PROVIDED RECORDS:
┏━━

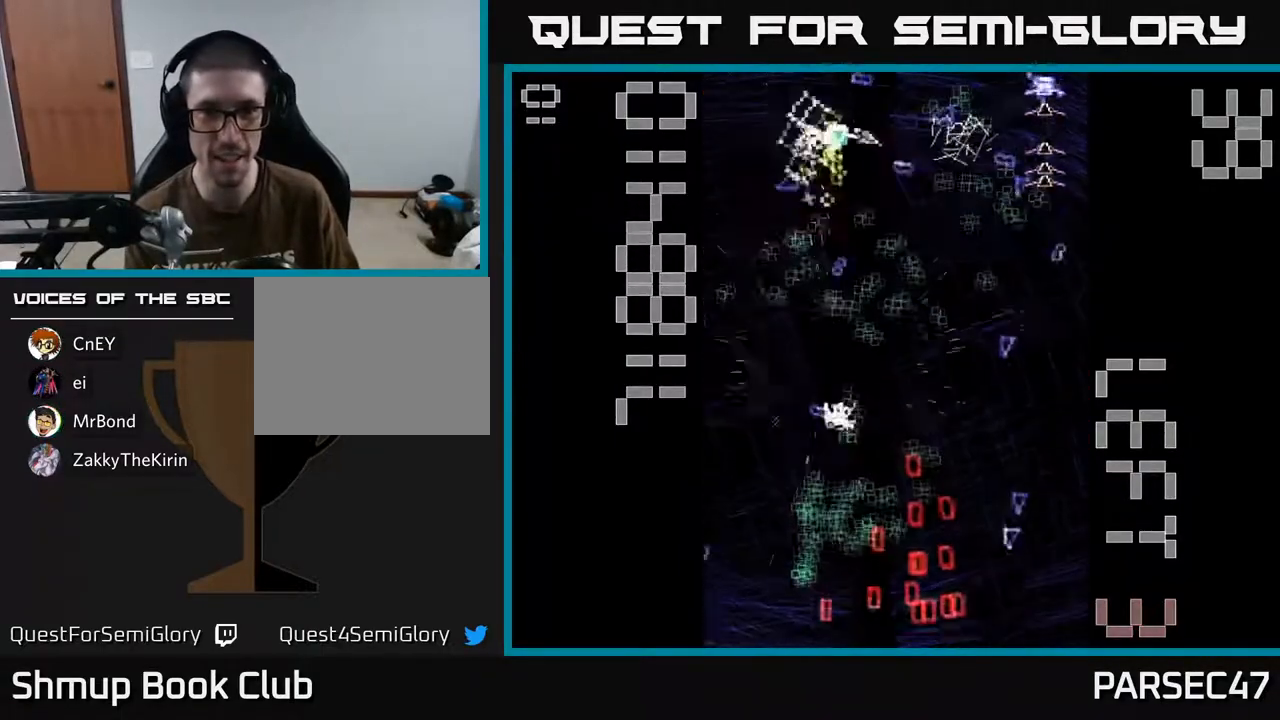
{"buttons": ["R2"], "events": [[83, "DPAD_DOWN", "down"], [83, "DPAD_LEFT", "up"], [167, "DPAD_RIGHT", "down"], [250, "DPAD_DOWN", "up"], [250, "DPAD_RIGHT", "up"]]}
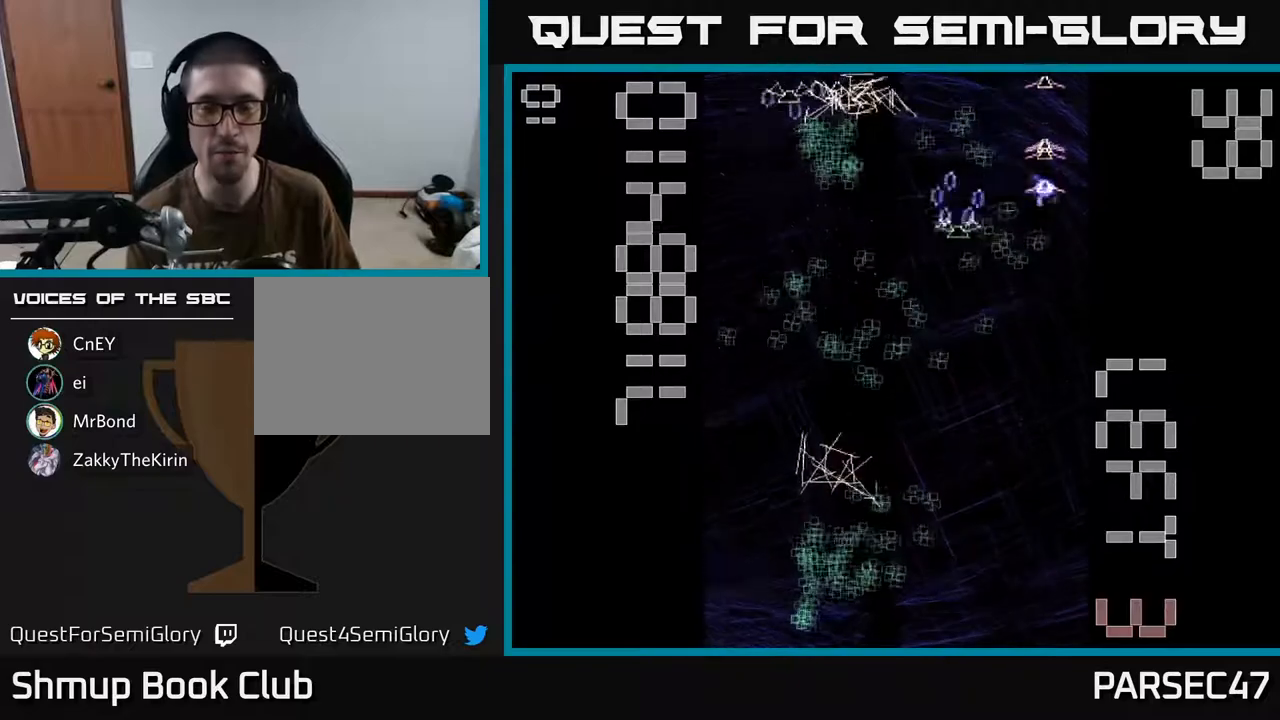
{"buttons": ["R2", "DPAD_DOWN"], "events": [[250, "DPAD_DOWN", "down"]]}
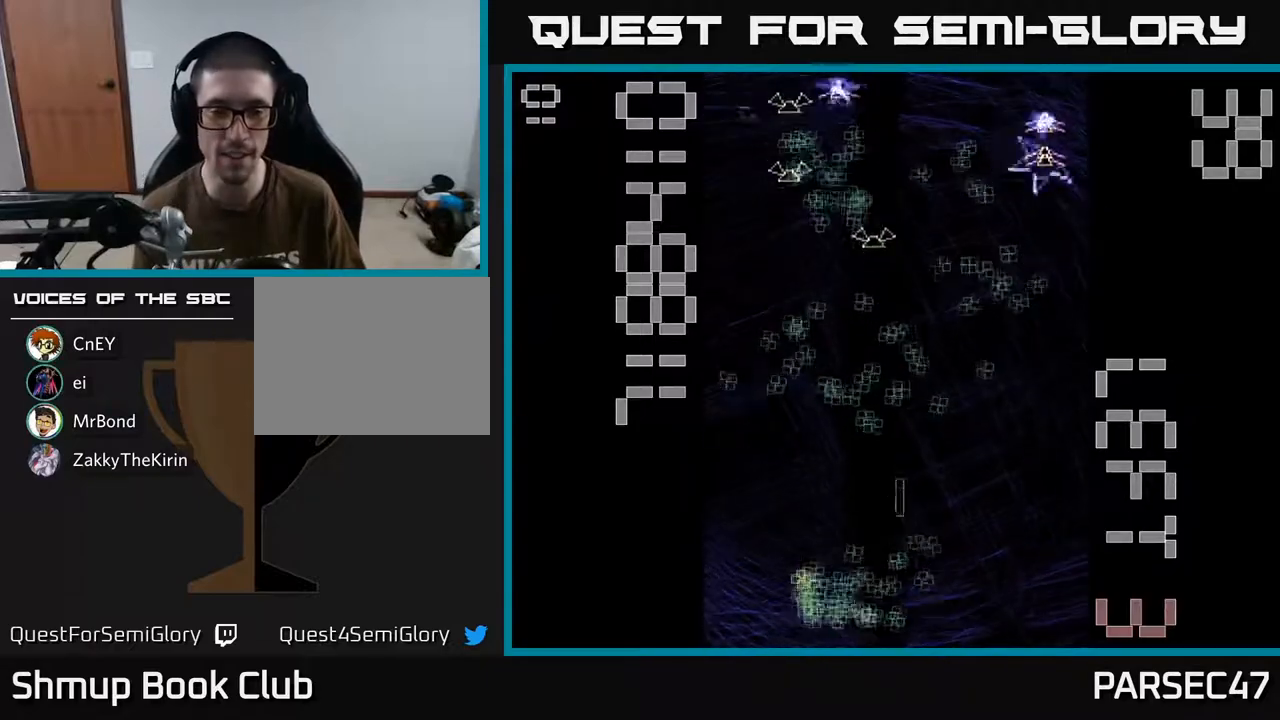
{"buttons": ["R2", "DPAD_UP"], "events": [[233, "DPAD_DOWN", "up"], [233, "DPAD_LEFT", "down"], [317, "DPAD_UP", "down"], [350, "DPAD_LEFT", "up"]]}
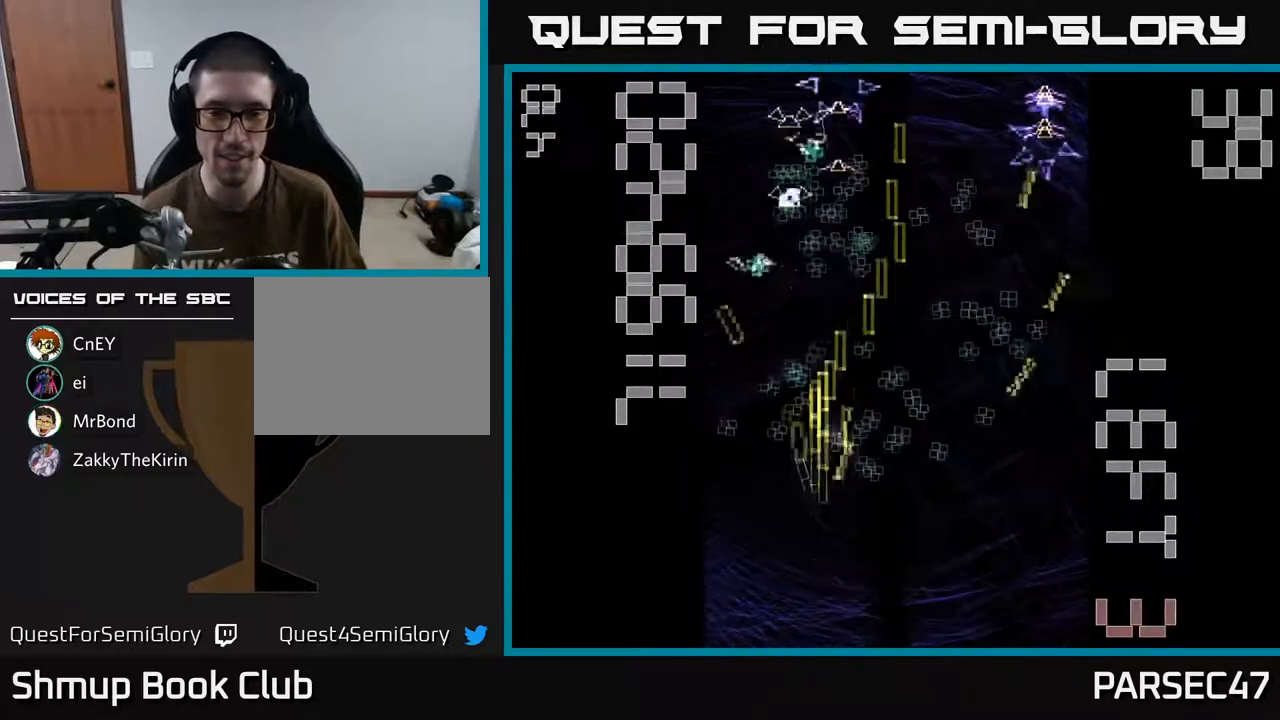
{"buttons": ["R2", "DPAD_UP"], "events": []}
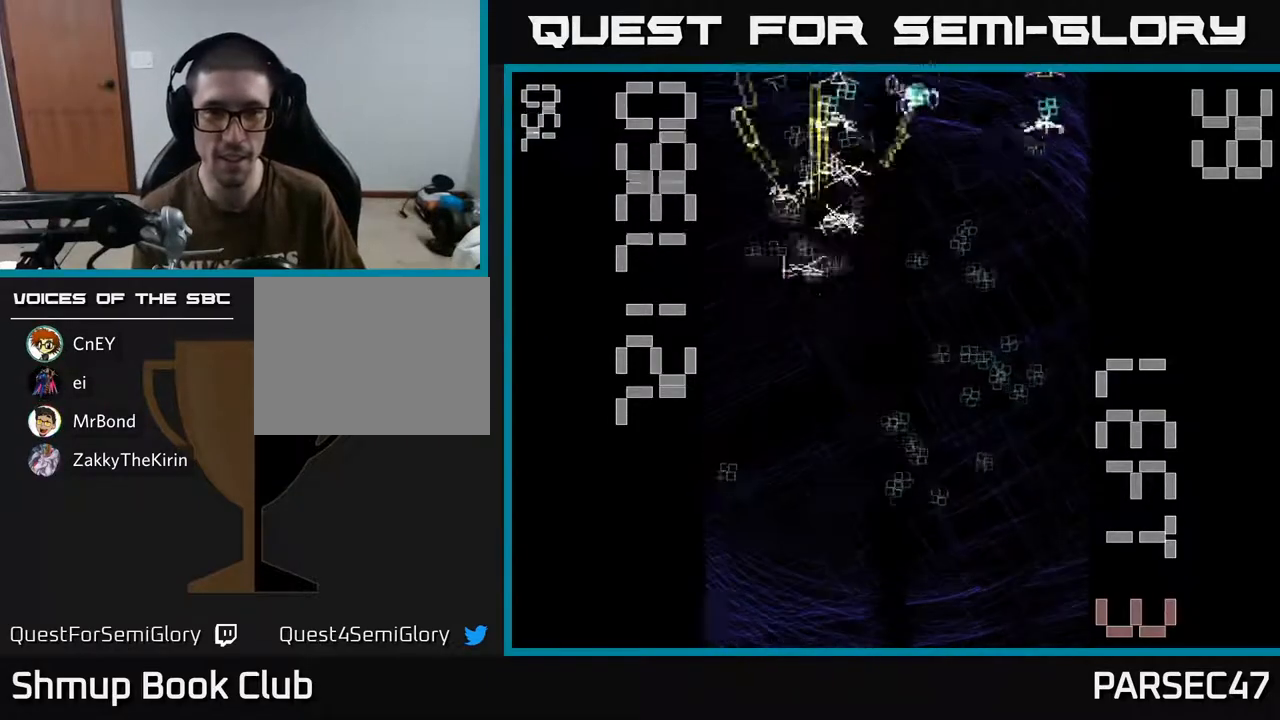
{"buttons": ["R2", "DPAD_DOWN", "DPAD_LEFT"], "events": [[33, "DPAD_RIGHT", "down"], [33, "DPAD_UP", "up"], [117, "DPAD_DOWN", "down"], [433, "DPAD_RIGHT", "up"], [483, "DPAD_LEFT", "down"]]}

┗━━

EXERCISE PROMPT: Where does the string "down" occur in the material? Copy every line where it does.

TASK RESPONSE:
{"buttons": ["R2"], "events": [[83, "DPAD_DOWN", "down"], [83, "DPAD_LEFT", "up"], [167, "DPAD_RIGHT", "down"], [250, "DPAD_DOWN", "up"], [250, "DPAD_RIGHT", "up"]]}
{"buttons": ["R2", "DPAD_DOWN"], "events": [[250, "DPAD_DOWN", "down"]]}
{"buttons": ["R2", "DPAD_UP"], "events": [[233, "DPAD_DOWN", "up"], [233, "DPAD_LEFT", "down"], [317, "DPAD_UP", "down"], [350, "DPAD_LEFT", "up"]]}
{"buttons": ["R2", "DPAD_DOWN", "DPAD_LEFT"], "events": [[33, "DPAD_RIGHT", "down"], [33, "DPAD_UP", "up"], [117, "DPAD_DOWN", "down"], [433, "DPAD_RIGHT", "up"], [483, "DPAD_LEFT", "down"]]}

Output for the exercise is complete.